La práctica regular de ejercicio físico ofrece múltiples beneficios para las mujeres que han sido diagnosticadas con cáncer de mama. No solo mejora el bienestar físico, sino que también tiene un impacto positivo en la salud emocional.
Beneficios clave del ejercicio en mujeres con cáncer de mama:
- Reducción de la fatiga: El ejercicio ayuda a disminuir la sensación de cansancio asociada al cáncer y sus tratamientos, mejorando la energía y vitalidad.

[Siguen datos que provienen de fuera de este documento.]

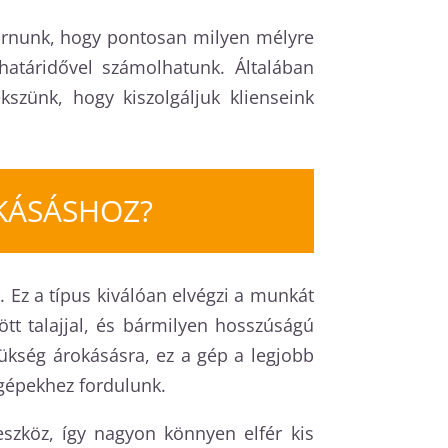
járnunk, hogy pontosan milyen mélyre
határidővel számolhatunk. Általában
szünk, hogy kiszolgáljuk klienseink
KÁSÁSHOZ?
. Ez a típus kiválóan elvégzi a munkát
tt talajjal, és bármilyen hosszúságú
zükség árokásásra, ez a gép a legjobb
 gépekhez fordulunk.
zköz, így nagyon könnyen elfér kis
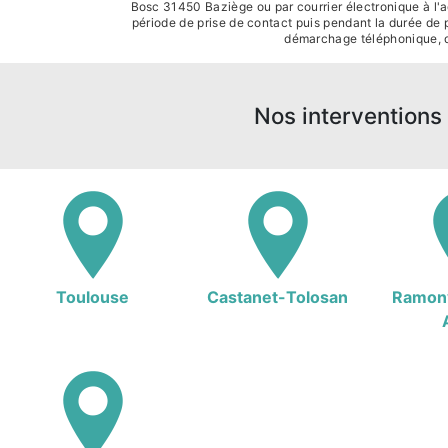
Bosc 31450 Baziège ou par courrier électronique à l'a
période de prise de contact puis pendant la durée de pr
démarchage téléphonique, d
Nos interventions 
Toulouse
Castanet-Tolosan
Ramonv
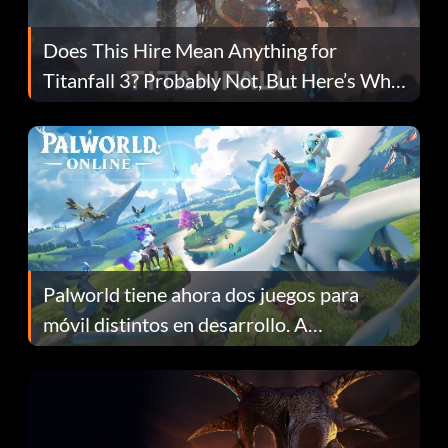
Does This Hire Mean Anything for
Titanfall 3? Probably Not, But Here’s Why
Fans Are Hopeful
Palworld tiene ahora dos juegos para
móvil distintos en desarrollo. A
continuación te explicamos por qué.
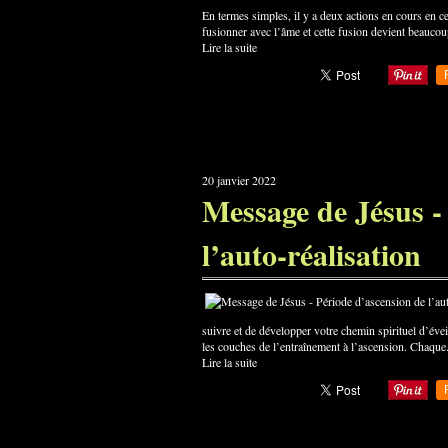
En termes simples, il y a deux actions en cours en ce
fusionner avec l’âme et cette fusion devient beaucou
Lire la suite
20 janvier 2022
Message de Jésus -
l’auto-réalisation
suivre et de développer votre chemin spirituel d’évei
les couches de l’entraînement à l’ascension. Chaque.
Lire la suite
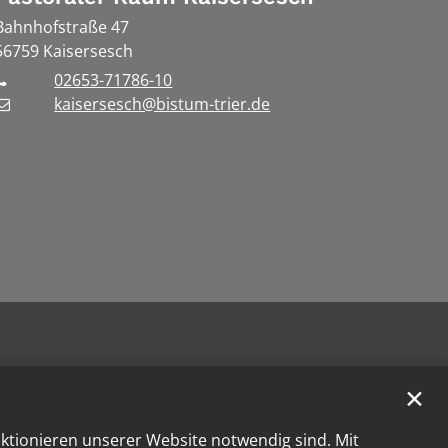
Bahnhofstraße 47
56759
Kaisersesch
02653-71786-10
kaisersesch@bistum-trier.de
✕
nktionieren unserer Website notwendig sind. Mit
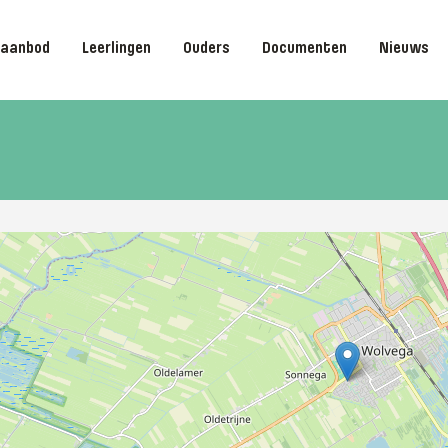
saanbod
Leerlingen
Ouders
Documenten
Nieuws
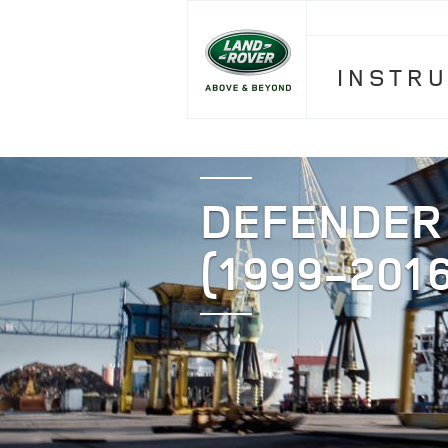
INSTR
DEFENDER
(1999-2016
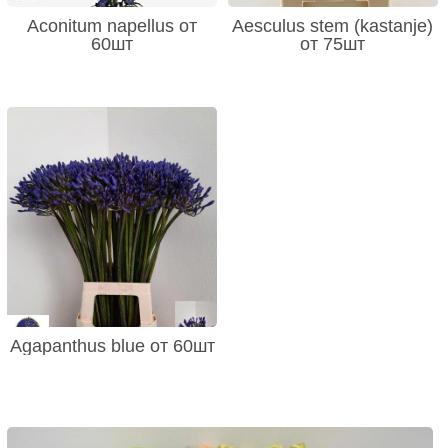
Aconitum napellus от
Aesculus stem (kastanje)
60шт
от 75шт
Agapanthus blue от 60шт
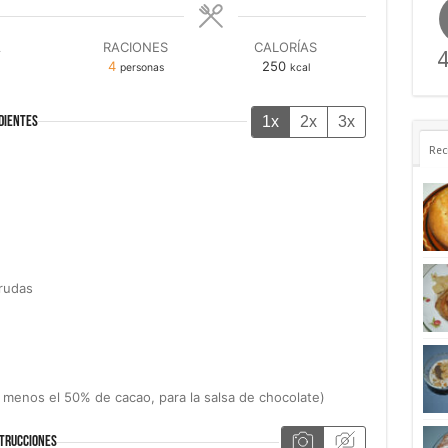
A
RACIONES
CALORÍAS
4
4
250
personas
kcal
1x
2x
3x
DIENTES
Rec
rudas
l menos el 50% de cacao, para la salsa de chocolate)
TRUCCIONES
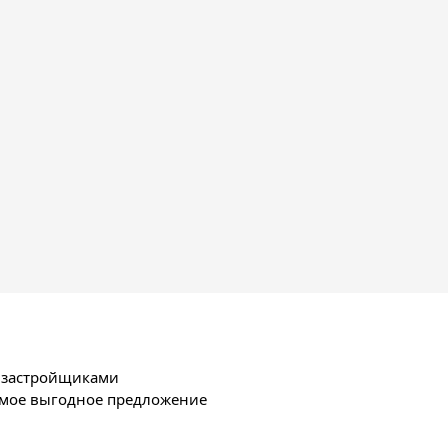
х застройщиками
амое выгодное предложение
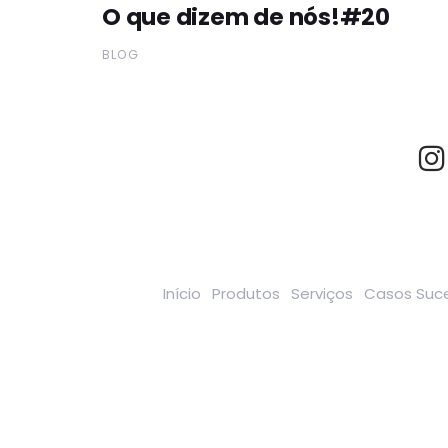
O que dizem de nós!#20
BLOG
Início
Produtos
Serviços
Casos Suc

- Mejora de la función muscular: La actividad física regular fortalece los músculos, contrarrestando los efectos secundarios de la quimioterapia y radioterapia, y mejorando la fuerza general.
- Bienestar emocional: El ejercicio reduce niveles de estrés, ansiedad y depresión, promoviendo una mejor calidad de vida y autoestima en las pacientes.
- Reducción del riesgo de recidiva: Estudios indican que las mujeres que mantienen una rutina de ejercicio tienen menor probabilidad de que el cáncer regrese.
- Mejora de la calidad de vida: La actividad física contribuye a una mejor calidad de vida, aumentando la movilidad y reduciendo molestias físicas.
Ejemplos inspiradores:
Equipos como «Las Vallkirias del Pisuerga» y las mujeres de Dragon Boat en la Marina de Valencia han demostrado cómo el ejercicio en grupo, como el remo, puede fortalecer tanto el cuerpo como el espíritu, ofreciendo apoyo mutuo y mejorando la salud general.